I have never lived in Sunnyside Gardens, but I always enjoy walking around in it. I had my eye on the place ever since arriving in Queens in 1993! The turn-of-the-century English Garden City movement of Sir Ebenezer Howard and Sir Raymond Unwin served as the inspiration for Sunnyside Gardens, built from 1924-1928 and located from 43rd to 48th Streets and between the LIRR and Skillman Avenue.
This housing experiment was aimed at showing civic leaders that they could solve social problems and beautify the city, all while making a small profit. The City Housing Corporation, whose founders were then-schoolteacher and future first lady Eleanor Roosevelt, ethicist Felix Adler, attorney and housing developer Alexander Bing, urban planner Lewis Mumford, architects Clarence S. Stein, Henry Wright, and Frederick Lee Ackerman and landscape architect Marjorie S. Cautley, was responsible for the project. Co-founder Lewis Mumford [the long-time architecture critic at The New Yorker] was also one of the Garden’s first residents. The part of Skillman Avenue that runs through Sunnyside Gardens has been renamed in his honor.
The design of the Gardens was novel in that large areas of open space were included in the plan. Construction costs were minimized, which allowed those with limited means the opportunity to afford their own homes. Rows of one- to three-family private houses with co-op and rental apartment buildings were mixed together and arranged around common gardens, with stores and garages placed around the edges of the neighborhood. Just about every interior window in the Gardens offers a view of a landscaped commons. A typical price for a two-story attached brick house in the development cost $9,500 in 1927!
Artists and writers were also attracted to the amenities of Sunnyside Gardens ; in fact, the development in its early years was sometimes referred to as the ‘Greenwich Village annex’.” Artistic residents of the Gardens included painter Raphael Soyer, singer Perry Como and actress Judy Holliday. Crooner Rudy Vallee, NYPD Blue actress Justine Miceli, “Rhoda’s mom” and musicals star Nancy Walker, and tough-guy actor James Caan also lived in Sunnyside Gardens.
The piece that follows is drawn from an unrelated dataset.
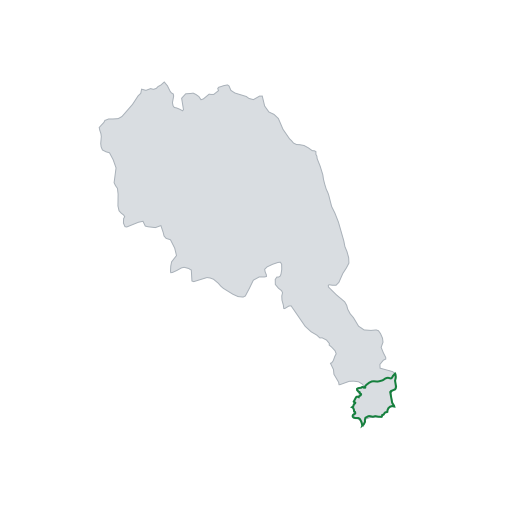 Vorarlberg on a map of Austria (Mercator projection), rotated 242°
{"feature_id": "AUT-2320", "entity_name": "Vorarlberg", "entity_type": "State", "adm_level": 1, "iso_a3": "AUT", "parent_name": "Austria", "parent_adm1": "", "projection": "mercator", "projection_center": [9.893, 47.218], "detail": "fine", "context": "in_parent", "style": "outline", "palette": "green", "viewbox_px": 512, "rotation_deg": 242, "n_neighbors": 0, "source": "natural_earth", "source_scale": "10m", "svg_char_len": 5001}
<svg xmlns="http://www.w3.org/2000/svg" viewBox="0 0 512 512"><g transform="rotate(242 256 256)"><path d="M55.4,290.8L59.7,281.4L60.6,275.5L56.8,272.1L55.2,271.0L56.5,270.3L61.9,270.9L65.3,269.0L67.0,267.0L71.8,268.9L78.8,272.5L82.1,275.0L83.4,276.9L84.2,278.5L83.8,281.2L85.4,282.3L88.6,282.7L90.8,283.6L90.1,287.2L89.9,290.2L93.0,289.7L96.8,287.5L99.7,283.4L101.6,279.4L103.0,269.7L103.4,268.9L105.7,269.7L115.0,269.3L119.4,271.1L126.3,271.4L126.2,272.9L127.4,275.2L130.5,278.6L132.0,280.9L135.2,281.3L140.1,280.0L143.1,278.8L144.1,279.7L148.7,278.8L152.7,276.0L153.7,273.9L157.7,272.5L163.2,269.1L170.8,266.4L195.5,263.6L196.4,261.5L196.1,256.6L196.7,255.9L199.8,257.1L204.8,258.2L208.6,260.0L211.1,262.2L213.4,262.3L217.0,260.7L221.8,259.7L226.3,262.0L227.6,264.6L226.8,265.9L226.9,267.9L228.3,269.6L232.0,272.4L236.7,274.8L239.1,274.6L240.0,272.3L240.9,266.8L241.2,260.8L240.2,257.4L237.6,256.6L234.6,256.3L233.0,255.6L233.5,253.7L236.0,248.9L235.9,242.3L230.5,234.9L225.7,227.8L225.8,225.3L228.6,221.1L233.0,217.7L242.7,212.0L245.8,210.8L249.7,209.9L255.4,207.6L258.1,205.2L260.0,202.6L262.6,189.0L263.2,188.4L264.0,187.7L274.0,192.3L274.9,191.6L276.5,190.8L279.8,187.2L280.5,184.5L280.4,179.3L280.7,174.4L281.3,172.9L282.8,173.4L287.1,176.0L290.5,178.8L293.7,186.0L301.1,187.9L310.5,188.1L313.8,184.9L316.8,184.2L320.3,185.1L327.5,186.3L328.3,180.5L332.5,174.4L334.4,172.3L339.7,172.5L341.0,168.0L342.3,155.5L343.4,154.1L347.3,154.4L351.2,156.7L352.3,158.5L354.3,158.4L357.1,157.1L360.2,156.3L365.0,157.6L375.4,163.3L380.7,165.4L384.1,165.0L387.3,165.1L399.5,173.8L408.1,175.1L415.9,175.1L418.4,172.5L421.7,170.2L425.1,170.5L428.2,171.7L434.1,175.5L436.8,176.5L440.4,177.1L443.1,177.9L445.4,184.5L446.7,186.3L446.5,187.1L446.2,190.1L444.2,193.9L442.0,198.8L442.1,203.2L447.8,218.1L452.8,227.2L453.7,230.6L457.0,233.3L453.9,236.6L453.3,241.5L451.3,243.7L450.8,246.6L451.6,249.1L451.6,252.3L452.7,256.7L447.8,257.7L442.0,257.5L439.9,257.8L437.9,259.0L435.9,258.4L430.6,254.2L427.6,253.3L425.5,253.6L424.0,255.4L421.2,257.7L418.7,259.3L419.3,260.7L430.2,264.4L432.2,270.1L430.1,274.8L429.3,277.0L426.8,278.8L423.6,280.4L419.8,280.8L419.4,283.3L420.9,290.6L419.7,292.2L418.5,294.5L419.6,300.5L421.9,300.9L422.5,302.3L422.0,304.7L421.6,307.3L420.8,310.0L420.4,311.2L418.8,312.0L414.0,311.6L409.8,313.9L401.4,322.3L398.5,323.7L395.3,327.1L395.5,334.4L395.0,335.1L394.3,336.6L384.2,334.0L383.9,334.1L377.1,335.0L372.5,338.4L366.9,340.3L355.2,339.3L343.8,340.6L341.1,341.5L338.2,342.1L335.4,344.1L333.8,346.8L331.0,350.3L326.9,353.0L322.6,355.1L321.5,356.9L320.1,357.9L317.6,356.6L315.6,356.6L313.2,355.7L305.2,354.8L296.3,353.1L292.1,351.6L287.3,350.4L282.2,349.4L277.6,349.1L275.3,348.7L264.2,346.0L256.9,345.8L247.3,344.7L228.1,340.6L222.6,338.9L217.2,338.4L210.9,337.0L206.1,334.7L203.1,330.3L199.8,324.4L193.8,316.8L192.6,312.9L194.4,309.6L196.3,307.1L196.1,306.0L194.6,305.4L184.1,308.7L173.9,312.8L169.8,312.9L165.9,312.0L160.8,312.0L155.8,313.1L145.9,313.6L140.0,316.7L136.3,322.6L134.3,327.4L132.6,329.0L129.1,329.5L124.0,329.1L120.3,327.7L116.6,323.6L110.8,323.0L105.5,322.9L104.1,322.2L104.2,319.5L102.1,314.5L98.7,312.9L89.7,322.4L87.3,323.2L80.1,320.6L73.8,316.6L73.1,313.6L72.1,311.2L66.8,308.9L60.2,307.3L58.1,307.3L59.0,305.9L59.7,303.5L59.2,301.5L57.7,299.5L56.9,297.4L56.6,295.3L56.1,293.6L55.9,292.0L55.4,290.8Z" fill="#d9dde1" stroke="#a8b0b8" stroke-width="1"/><path d="M72.9,311.6L72.7,311.4L72.8,310.6L62.8,307.4L61.9,307.3L59.2,307.6L58.2,307.4L58.6,306.9L59.5,305.8L59.7,305.5L60.0,303.5L59.9,303.2L59.7,302.3L59.5,301.5L58.2,299.8L57.5,299.3L56.7,298.8L56.7,298.2L57.2,297.0L57.2,296.4L56.8,295.4L56.3,294.7L56.0,294.0L56.2,293.6L56.4,292.9L55.7,292.3L55.5,292.1L55.0,291.4L56.7,288.5L58.5,286.3L58.7,285.8L59.0,284.4L59.2,283.7L61.3,281.2L61.8,280.0L61.8,276.7L60.3,275.3L58.4,274.4L56.8,272.1L56.7,271.6L56.4,270.2L56.5,270.3L56.8,270.4L59.9,271.2L63.2,271.2L64.7,270.5L65.4,269.3L66.1,267.9L67.2,266.5L68.0,266.1L68.8,266.0L69.5,266.3L70.1,267.0L70.3,267.9L70.2,268.9L70.4,269.7L71.5,270.2L71.9,270.2L72.6,269.8L72.8,269.7L74.4,270.3L76.0,270.4L76.8,270.3L77.4,269.8L77.6,271.0L78.1,271.8L78.8,272.4L79.3,273.5L79.3,274.0L79.4,274.4L79.9,274.8L80.4,274.6L80.9,274.1L81.5,273.9L84.1,277.7L84.5,278.6L84.3,279.4L83.1,280.4L83.7,281.0L83.8,281.8L83.8,282.7L84.1,283.4L84.6,283.9L85.0,283.9L85.4,283.6L86.1,283.3L86.3,283.3L86.9,283.6L87.2,283.6L87.4,283.5L88.0,282.8L90.3,282.3L91.3,282.9L91.3,284.3L90.3,287.2L90.4,287.7L90.5,288.1L90.3,288.6L90.1,288.9L89.4,289.1L89.2,289.3L88.7,290.1L88.5,290.6L88.7,290.8L89.5,290.7L90.4,292.9L91.0,296.4L91.0,297.1L90.9,299.3L90.1,301.2L88.1,304.3L87.6,305.8L86.9,308.9L86.8,310.1L86.9,311.0L87.1,312.1L87.1,312.9L86.9,314.3L86.6,315.2L86.0,316.0L85.4,316.6L84.7,317.4L84.5,318.1L84.7,318.9L85.9,320.8L86.8,323.3L86.9,323.6L86.1,323.6L83.9,322.8L82.7,322.1L80.6,320.2L75.0,318.4L73.7,317.4L73.0,316.4L72.9,315.7L73.1,314.9L73.2,313.0L73.4,312.3L73.4,311.8L73.2,311.6L72.9,311.6Z" fill="none" stroke="#15803d" stroke-width="2"/></g></svg>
While I never attempted to live in Sunnyside Gardens I found the next best thing in the much smaller garden apartment complex in Little Neck, Westmoreland Gardens on Little Neck Parkway, two blocks from the LIRR. I had my eye on it ever since I began to frequent Little Neck when working in Port Washington beginning in the mid-1990s and finally obtained an apartment in 2007, some of the best money I ever spent.
As always, “comment…as you see fit.” I earn a small payment when you click on any ad on the site. Take a look at the new JOBS link in the red toolbar at the top of the page on the desktop version, as I also get a small payment when you view a job via that link.
7/23/24
3 comments
I never got why some apartment complexes have gardens in their name and why they are named that.
Until the early 1800’s people lived in private homes or in dwellings with common rooms. Tenements, like in New York City, during that time, may have been multiple floors, with multiple private rooms, but they had common toilet facilities and may not have had central heat. It wasn’t until around the Civil War, that buildings with fully private “apartments”, and which had their their own toilets, were first constructed in New York. Upper middle-class private homes in cities, like New York, started to become impractical in the late 1800’s, which encouraged living in “apartment hotels” or “apartment buildings”. They provided common services, like central heat and water. In the former, private dining rooms, or ballrooms, or salons, were available to be booked, or shared, among the tenants, somewhat like the amenities to be found in modern apartment buildings. The latter were what became the norm, with the Dakota, on Central Park West, proving that luxury living could be acceptable in a multi-story building.
Apartment buildings were then “city” buildings, built on tight city blocks. The “Garden City” concept took the idea of multiple unit private apartments to the suburban areas and placed the buildings within green spaces for common use. Sunnyside Gardens was born from that concept. In later times, particularly after the Second World War, the same basic idea was followed, but with buildings that were two, or three, stories high. Many examples of them can be seen in the outer boroughs. They were considered Garden Apartments. Eventually, high-rise buildings were built on green campuses. Some may consider themselves as “garden apartments”, but they are really apartment buildings set in a more open space.
I’ve lived in Sunnyside Gardens my whole life. It’s become way too expensive and is no longer a “middle class” neighborhood regardless of what local politicians and carpetbaggers claim. $9500 in 1927 is about $170K today. The current prices are closer to $2 for very small (on average) 3 bdr attached houses.